From: Nathan <nathan@webr3.org>
Date: Fri, 18 Mar 2011 16:25:32 +0000
Message-ID: <4D83877C.9040508@webr3.org>
To: Pat Hayes <phayes@ihmc.us>
CC: RDF Working Group <public-rdf-wg@w3.org>
Hi Pat,

Pat Hayes wrote:
> a. RDF graphs are abstractions, which are not information resources. (Think parse trees rather than documents.)
> b. RDF g-boxes are information resources, which can be identified by a URI in the usual Web way. A 'named graph' is actually a named g-box. An RDF dataset is a collection of named g-boxes. (If we agree on this, we should ask DAWG to make this clear and we must provide them with a stable vocabulary that they can use to make it clear. Or we will have to use their stable vocabulary.) 
> c. "RDF document" can mean either a g-box or a g-text, in much the same way that an HTML file, suitably located on a server, can be seen as an information resource, but a copy of it can also be seen as a REST-representation of that resource. So to answer Kjetil: yes, a URI can identify an RDF document, but not an RDF graph. But it can also identify a resource which emits different RDF documents  from time to time. 

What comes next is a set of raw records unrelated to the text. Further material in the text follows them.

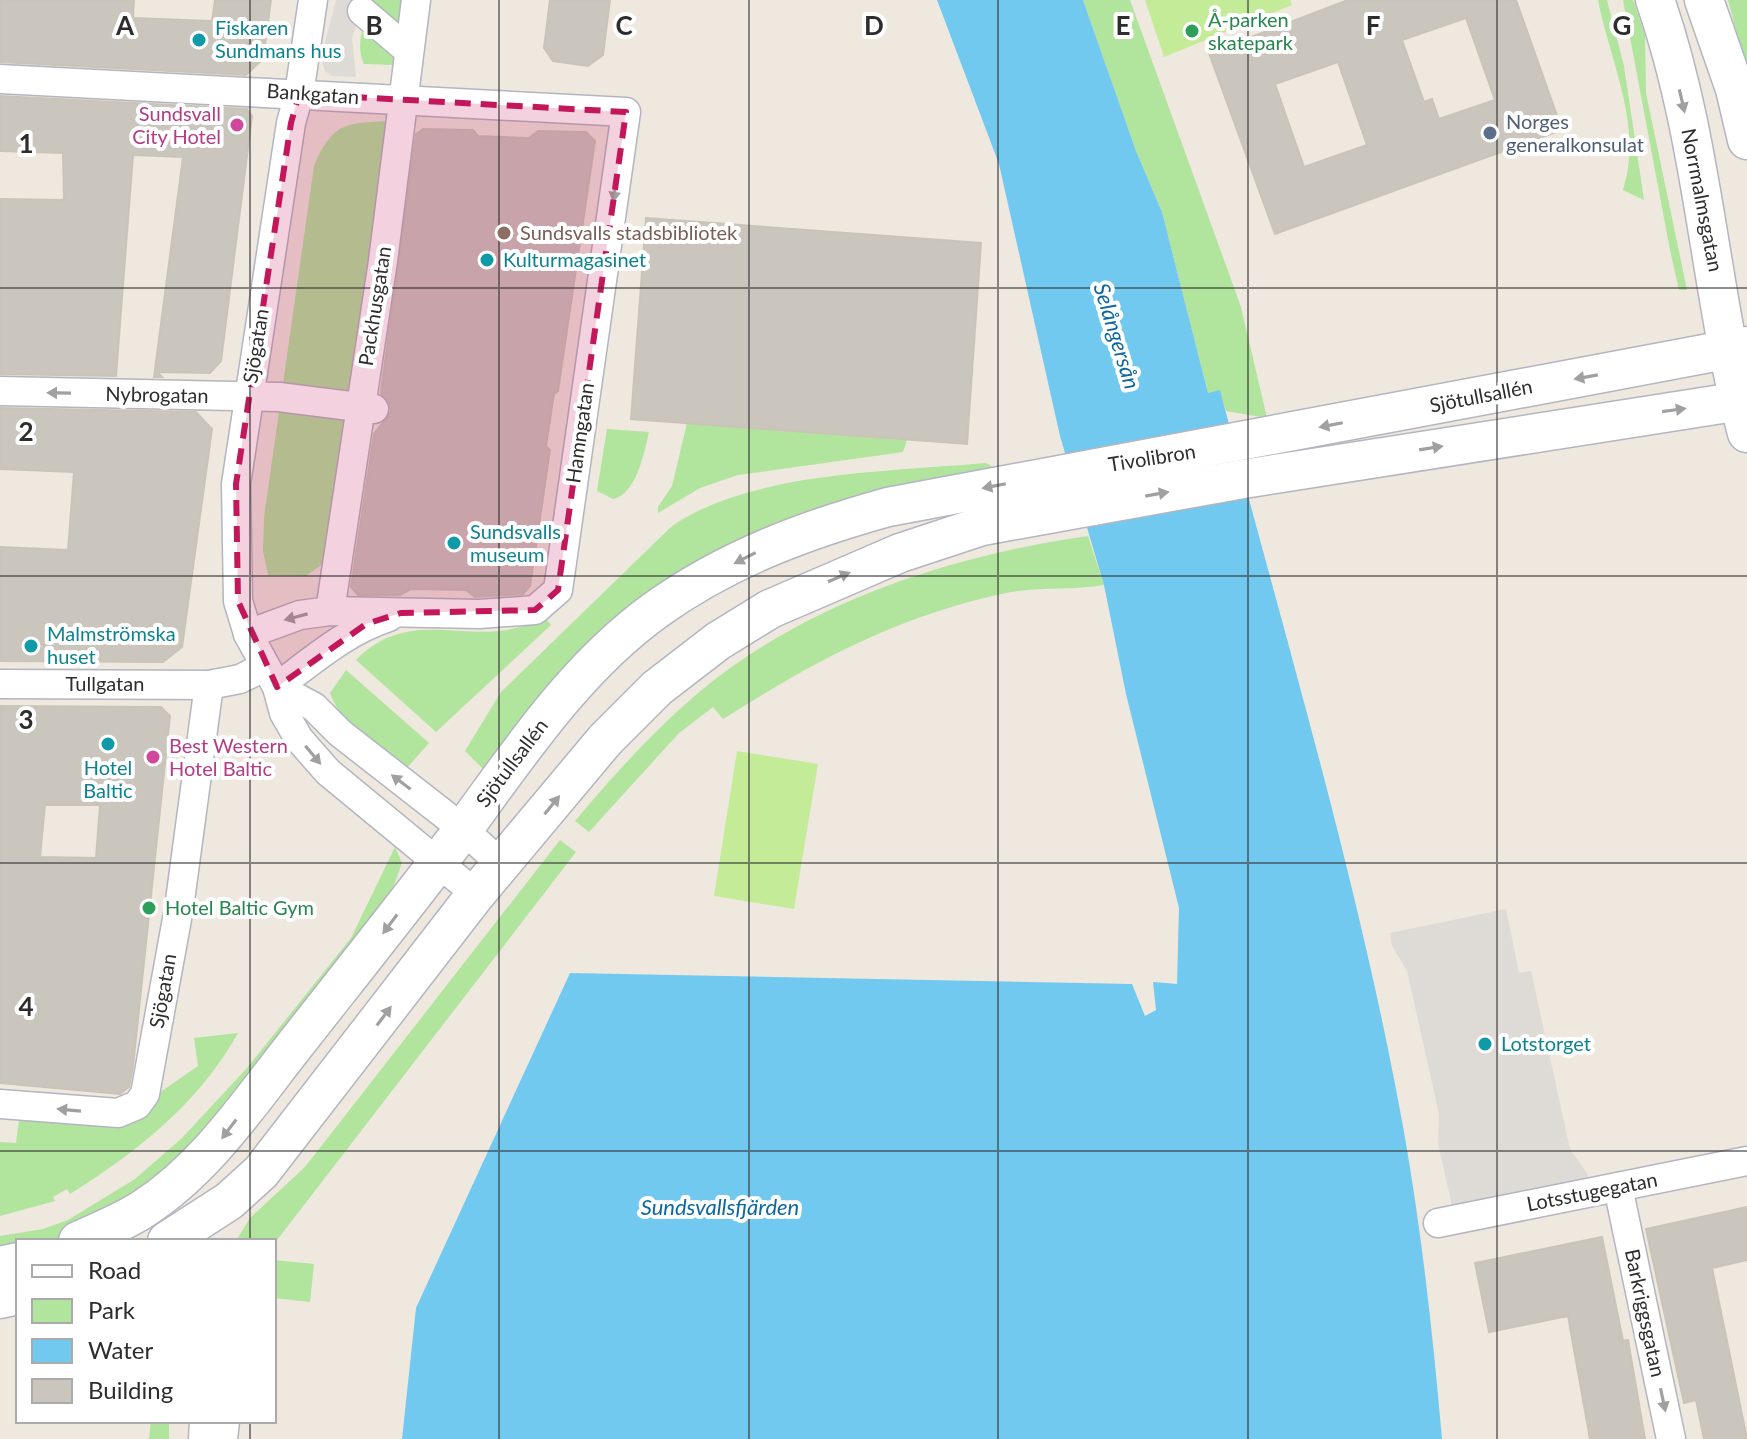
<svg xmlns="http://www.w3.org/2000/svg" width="1747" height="1439" viewBox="0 0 1747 1439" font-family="Lato,sans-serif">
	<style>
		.green { fill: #b1e49c }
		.pitch { fill: #c4ec98 }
		.plaza { fill: #dedbd6 }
		.water { fill: #72c9f0 }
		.building { fill: #cac6bd; stroke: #cac4b8; stroke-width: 2; fill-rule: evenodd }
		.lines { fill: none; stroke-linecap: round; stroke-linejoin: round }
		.street-casing { stroke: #b3b5c0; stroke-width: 31 }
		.secondary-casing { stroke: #b3b5c0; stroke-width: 41 }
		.street { stroke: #fff; stroke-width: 28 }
		.secondary { stroke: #fff; stroke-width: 38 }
		.oneway { fill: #a0a0a0 }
		.marked { fill: #c2185b; fill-opacity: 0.2; stroke: #c2185b; stroke-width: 6; stroke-dasharray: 16 10; stroke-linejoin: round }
		.grid { fill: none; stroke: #2d2d2d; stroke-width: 2; stroke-opacity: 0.55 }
		.leisure-dot { fill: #2e9e5b; stroke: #fff; stroke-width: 3 }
		.culture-dot { fill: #0f9aa8; stroke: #fff; stroke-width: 3 }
		.hotel-dot { fill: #d1479c; stroke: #fff; stroke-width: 3 }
		.service-dot { fill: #5c6f8a; stroke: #fff; stroke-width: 3 }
		.education-dot { fill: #8d6e63; stroke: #fff; stroke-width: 3 }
		.labels { text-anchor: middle; stroke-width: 8; stroke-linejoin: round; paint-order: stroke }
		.leisure-label { font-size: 20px; fill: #27864d; stroke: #fff; text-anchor: start }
		.culture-label { font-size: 20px; fill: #0d838f; stroke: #fff; text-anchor: start }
		.street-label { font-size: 20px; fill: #2d2d2d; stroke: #fff }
		.hotel-label { font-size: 20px; fill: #b23c85; stroke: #fff; text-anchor: end }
		.service-label { font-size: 20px; fill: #4e5e75; stroke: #fff; text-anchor: start }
		.education-label { font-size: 20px; fill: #785e54; stroke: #fff; text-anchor: start }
		.water-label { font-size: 22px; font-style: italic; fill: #0d67a0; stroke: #fff }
		.grid-label { font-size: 26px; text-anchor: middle; font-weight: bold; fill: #2d2d2d; stroke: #fff; stroke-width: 8; stroke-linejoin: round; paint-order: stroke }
	</style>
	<rect width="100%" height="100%" fill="#eee8df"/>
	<g class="green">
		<path d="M371,0H406L396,65L364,64C354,41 366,23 371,0Z"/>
		<path d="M1083,0H1130L1241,307L1267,418L1226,411L1220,391L1208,393L1162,212L1136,151Z"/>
		<path d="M1598,0H1607L1624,66L1644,200L1623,190C1644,128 1610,61 1598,0Z"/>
		<path d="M1623,0H1633L1645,35L1646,93L1687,290H1679L1670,250Z"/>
		<path d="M1728,0H1747V71Z"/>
		<path d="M390,121L324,563L306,576L268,575L263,551L264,517L314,166C333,122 346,123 390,121Z"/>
		<path d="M687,423L906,440H907L903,452L738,475L700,488L658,513V507L672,486Z"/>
		<path d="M607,429L649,432C644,452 637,494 613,499L597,491Z"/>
		<path d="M986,463L1000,471L786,523L486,772L465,751L501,692L672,526C753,471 889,472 986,463Z"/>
		<path d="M1088,536L1104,585C1070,591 1036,586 1001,594C894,618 815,661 723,719L713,707L679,733L589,832L575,821C613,776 652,732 697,694C804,603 952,555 1088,536Z"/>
		<path d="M544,616L551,625L436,732L356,660C415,599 481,656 544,616Z"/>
		<path d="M346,670L429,743L405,770C375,748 344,729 330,693Z"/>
		<path d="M560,840L576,852L274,1244V1241H236L250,1218L305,1167Z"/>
		<path d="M395,847L402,863L391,893L295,1030L175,1161L117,1206L79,1229L50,1241H18V1252L0,1256V1236L43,1229L68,1220L135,1179L182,1138L247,1068L351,938Z"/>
		<path d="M238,1033C199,1103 137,1152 70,1194L67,1189L53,1197L55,1201L0,1216V1142L16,1143L19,1120L114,1124L198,1066L194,1038Z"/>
		<path d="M274,1260L314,1264L310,1302L274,1298Z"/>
		<path d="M151,1421H169V1439H149Z"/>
	</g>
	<g class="pitch">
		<path d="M1145,0H1290L1292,5L1164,57Z"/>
		<path d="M737,751L818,764L794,909L714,896Z"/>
	</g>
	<g class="plaza">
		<path d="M336,0H366L352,38L356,77L332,76L325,71L321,58Z"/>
		<path d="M1506,909L1519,973L1531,971L1570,1149L1587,1173L1590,1185L1453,1210L1438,1144L1439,1114L1407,971L1392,946L1390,933Z"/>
	</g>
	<path class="water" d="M937,0H1083L1136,151L1162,212L1208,393L1220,390C1284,636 1359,881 1404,1132C1422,1234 1433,1336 1442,1439H402L416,1308L570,973L1132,984L1145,1016L1156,1010L1153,982L1177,984L1179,908L1126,694L1104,585L1060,436L999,164Z"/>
	<g class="building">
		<path d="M0,0H134L133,18L212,21L215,0H271L263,59L246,75L0,62Z"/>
		<path d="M550,0H610L603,55L588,66L553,61L544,48Z"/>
		<path d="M1348,0H1516L1562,130L1275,234L1209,53ZM1466,18L1495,100L1439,119L1432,99L1424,102L1402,40ZM1338,62L1367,145L1304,167L1275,84Z"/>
		<path d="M0,96L247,109L252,116L221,361L210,373L157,372L162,377H154L183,157L133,155L116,376L0,374V199L64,200L63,153L0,151Z"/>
		<path d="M423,129L473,130L478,136L529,138L538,131L586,132L595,141L558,391L554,394L546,446L550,450L530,586L523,594L475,597L466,590L411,589L400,595H358L351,587L374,434L391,412L389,402L381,394L382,384L416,134Z"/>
		<path d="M646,218L981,243L967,444L631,419Z"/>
		<path d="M0,408L196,412L212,429L182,647L163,662L0,661V547L68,550L74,472L0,469Z"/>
		<path d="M0,706L161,707L170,716L133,1066L129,1087L120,1094L0,1083ZM45,805H100L96,858L40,857Z"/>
		<path d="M1747,1207V1260L1712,1268L1747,1439H1704L1696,1400L1684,1403L1646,1229Z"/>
		<path d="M1602,1237L1623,1341L1628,1340L1645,1439H1590L1568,1316L1489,1332L1475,1263Z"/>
	</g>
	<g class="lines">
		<g class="street-casing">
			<g id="street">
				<path d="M313,0L299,94L291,123L236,484L238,601L248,634L277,687L284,713L299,739L328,772L476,894"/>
				<path d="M362,11L409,51"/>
				<path d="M0,79L626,112L558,590L535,610L479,614L330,611L300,615L248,634"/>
				<path d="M0,391L279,397L374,409"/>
				<path d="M330,611L383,261L416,0"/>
				<path d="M0,684L209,685L240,679L264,667"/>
				<path d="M277,687L314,707L340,733L463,829L500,863"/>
				<path d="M277,687C313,660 346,631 389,617"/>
				<path d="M0,1104L118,1113L137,1105L145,1094L179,908L209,685"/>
				<path d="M1618,1187L1671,1439"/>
				<path d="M1438,1223L1747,1161"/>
				<path d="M203,1439L204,1421"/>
				<path d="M223,1439L225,1421"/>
			</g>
		</g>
		<g class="secondary-casing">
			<g id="secondary">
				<path d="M1655,0C1704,140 1709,290 1747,433"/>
				<path d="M1704,0L1735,89L1747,140"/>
				<path d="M78,1241C100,1231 123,1222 143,1209C208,1167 251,1100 298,1041C353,971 408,902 462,831C520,752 576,667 657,609C727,559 805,530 888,507L1747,346"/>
				<path d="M167,1241L229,1201L261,1172L476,894L605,740L657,688L718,641L770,609L900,553L982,526L1243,479L1747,400"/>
				<path d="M0,1266L18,1262"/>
				<path d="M0,1299L18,1295"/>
			</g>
		</g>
		<use href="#street" class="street"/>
		<use href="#secondary" class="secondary"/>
	</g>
	<defs><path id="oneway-solid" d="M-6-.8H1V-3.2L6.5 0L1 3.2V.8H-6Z" transform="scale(2)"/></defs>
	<g class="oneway">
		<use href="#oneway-solid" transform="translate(1682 101) rotate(77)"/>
		<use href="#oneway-solid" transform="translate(615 190) rotate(98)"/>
		<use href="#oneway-solid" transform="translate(1586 377) rotate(170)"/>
		<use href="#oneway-solid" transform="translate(59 393) rotate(-179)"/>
		<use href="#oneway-solid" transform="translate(1674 410) rotate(-8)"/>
		<use href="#oneway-solid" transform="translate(1331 425) rotate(169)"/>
		<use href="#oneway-solid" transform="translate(1431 448) rotate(-9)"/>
		<use href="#oneway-solid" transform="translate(994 486) rotate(169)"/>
		<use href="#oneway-solid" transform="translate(1157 494) rotate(-10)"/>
		<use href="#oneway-solid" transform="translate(745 558) rotate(153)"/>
		<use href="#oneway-solid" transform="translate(839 577) rotate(-23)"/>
		<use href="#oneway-solid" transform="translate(296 617) rotate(165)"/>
		<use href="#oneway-solid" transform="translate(313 755) rotate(50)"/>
		<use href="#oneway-solid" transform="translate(401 782) rotate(-143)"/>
		<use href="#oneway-solid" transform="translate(552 805) rotate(-51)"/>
		<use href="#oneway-solid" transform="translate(390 924) rotate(127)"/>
		<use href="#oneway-solid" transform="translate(384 1016) rotate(-53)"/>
		<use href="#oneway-solid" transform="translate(69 1110) rotate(-175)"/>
		<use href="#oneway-solid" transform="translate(229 1129) rotate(127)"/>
		<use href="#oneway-solid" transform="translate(1663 1400) rotate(78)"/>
	</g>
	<path class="marked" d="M299,94L626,112L558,590L535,610L401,613L366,624L277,687L238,601L236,484L291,123Z"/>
	<path class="grid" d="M250,0V1241M499,0V1439M749,0V1439M998,0V1439M1248,0V1439M1497,0V1439M0,288H1747M0,576H1747M0,863H1747M0,1151H1747M250,1421V1439"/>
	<g class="leisure-dot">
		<circle cx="1192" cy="31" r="8"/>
		<circle cx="149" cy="908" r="8"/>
	</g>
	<g class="culture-dot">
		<circle cx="199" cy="40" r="8"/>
		<circle cx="487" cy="260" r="8"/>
		<circle cx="454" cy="543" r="8"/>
		<circle cx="31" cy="646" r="8"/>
		<circle cx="108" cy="744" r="8"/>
		<circle cx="1485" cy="1044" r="8"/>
	</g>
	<g class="hotel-dot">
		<circle cx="237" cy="125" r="8"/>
		<circle cx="153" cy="757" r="8"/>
	</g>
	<circle class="service-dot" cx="1490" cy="133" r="8"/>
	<circle class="education-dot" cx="504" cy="233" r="8"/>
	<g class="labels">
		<g class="leisure-label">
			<text x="1208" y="27">Å-parken<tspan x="1208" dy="23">skatepark</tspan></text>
			<text x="165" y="915">Hotel Baltic Gym</text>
		</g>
		<g class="culture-label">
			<text x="215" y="35">Fiskaren<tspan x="215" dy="23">Sundmans hus</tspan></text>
			<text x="503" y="267">Kulturmagasinet</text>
			<text x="470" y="539">Sundsvalls<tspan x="470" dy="23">museum</tspan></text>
			<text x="47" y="641">Malmströmska<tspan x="47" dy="23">huset</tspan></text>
			<text x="108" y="775" text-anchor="middle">Hotel<tspan x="108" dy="23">Baltic</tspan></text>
			<text x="1501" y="1051">Lotstorget</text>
		</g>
		<g class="street-label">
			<text transform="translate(313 94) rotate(4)" y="7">Bankgatan</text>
			<text transform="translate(1702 200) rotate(79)" y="7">Norrmalmsgatan</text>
			<text transform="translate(375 306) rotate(-81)" y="7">Packhusgatan</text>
			<text transform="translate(256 346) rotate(-81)" y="7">Sjögatan</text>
			<text transform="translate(157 395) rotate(1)" y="7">Nybrogatan</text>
			<text transform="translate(1481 396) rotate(-11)" y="7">Sjötullsallén</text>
			<text transform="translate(580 433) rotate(-82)" y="7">Hamngatan</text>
			<text transform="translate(1152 458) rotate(-9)" y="7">Tivolibron</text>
			<text x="105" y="691">Tullgatan</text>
			<text transform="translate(512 763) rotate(-53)" y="7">Sjötullsallén</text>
			<text transform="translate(163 991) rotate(-80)" y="7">Sjögatan</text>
			<text transform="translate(1592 1192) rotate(-11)" y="7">Lotsstugegatan</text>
			<text transform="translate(1645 1313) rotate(78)" y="7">Barkriggsgatan</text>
		</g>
		<g class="hotel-label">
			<text x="221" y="121">Sundsvall<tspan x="221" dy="23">City Hotel</tspan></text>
			<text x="169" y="753" text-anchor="start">Best Western<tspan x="169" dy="23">Hotel Baltic</tspan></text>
		</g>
		<g class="service-label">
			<text x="1506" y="129">Norges<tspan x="1506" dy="23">generalkonsulat</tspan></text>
		</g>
		<g class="education-label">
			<text x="520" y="240">Sundsvalls stadsbibliotek</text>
		</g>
		<g class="water-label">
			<text transform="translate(1117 336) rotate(73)" y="8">Selångersån</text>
			<text x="720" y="1215">Sundsvallsfjärden</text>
		</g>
	</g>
	<g class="grid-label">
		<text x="125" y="35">A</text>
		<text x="374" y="35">B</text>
		<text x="624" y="35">C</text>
		<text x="874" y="35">D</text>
		<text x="1123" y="35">E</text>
		<text x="1373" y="35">F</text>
		<text x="1622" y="35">G</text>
		<text x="26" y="153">1</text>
		<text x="26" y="441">2</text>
		<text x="26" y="729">3</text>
		<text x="26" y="1016">4</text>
	</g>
	<rect x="16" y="1239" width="260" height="184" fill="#ffffff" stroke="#ababab" stroke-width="2"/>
	<rect x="32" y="1265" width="40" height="12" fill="#ffffff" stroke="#ababab" stroke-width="2"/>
	<text x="88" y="1279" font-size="24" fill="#2d2d2d">Road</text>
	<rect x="32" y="1299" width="40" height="24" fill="#b1e49c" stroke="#ababab" stroke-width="2"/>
	<text x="88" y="1319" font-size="24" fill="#2d2d2d">Park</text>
	<rect x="32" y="1339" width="40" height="24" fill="#72c9f0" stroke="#ababab" stroke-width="2"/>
	<text x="88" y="1359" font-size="24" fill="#2d2d2d">Water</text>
	<rect x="32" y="1379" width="40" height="24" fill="#cac6bd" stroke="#ababab" stroke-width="2"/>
	<text x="88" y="1399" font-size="24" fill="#2d2d2d">Building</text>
</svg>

> d. We endorse http-range-14, so a 'named graph' must be a named g-box, if the naming URI  returns a 200-level HTTP response to a GET request.

+1 from me up till here.

> If someone wants to name an actual RDF graph with a bare URI, they have to use 303 redirection and somehow indicate that it is the actual abstract graph, rather than the g-box, that they wish to name. I really don't know how to do this indicating.

the notion of a fixed g-box, one which always produces a g-text encoding 
the same g-snap could be of use here, that way any statements made about 
the contents of the g-text (how many triples it serializes etc) should 
remain consistent over time, however..

> Maybe it could be done by using a graph literal and owl:sameAs, for example (??That seems to me to be overkill, in that if you already have the entire graph in the literal, why bother referring to some other version of it using a name?) Or maybe we should provide some reserved vocabulary to say this directly in the RDF itself. Whatever, but we do need to specify some way to do it.

This is precisely the usecase I've been suggesting "quoted graphs" for

   { triples in here } a :RDFGraph ;
     :source_uri "http://..." .

That way you can talk about the "RDF Graph" without talking about the 
content+meta/representation, for instance it wouldn't have a Content-Type.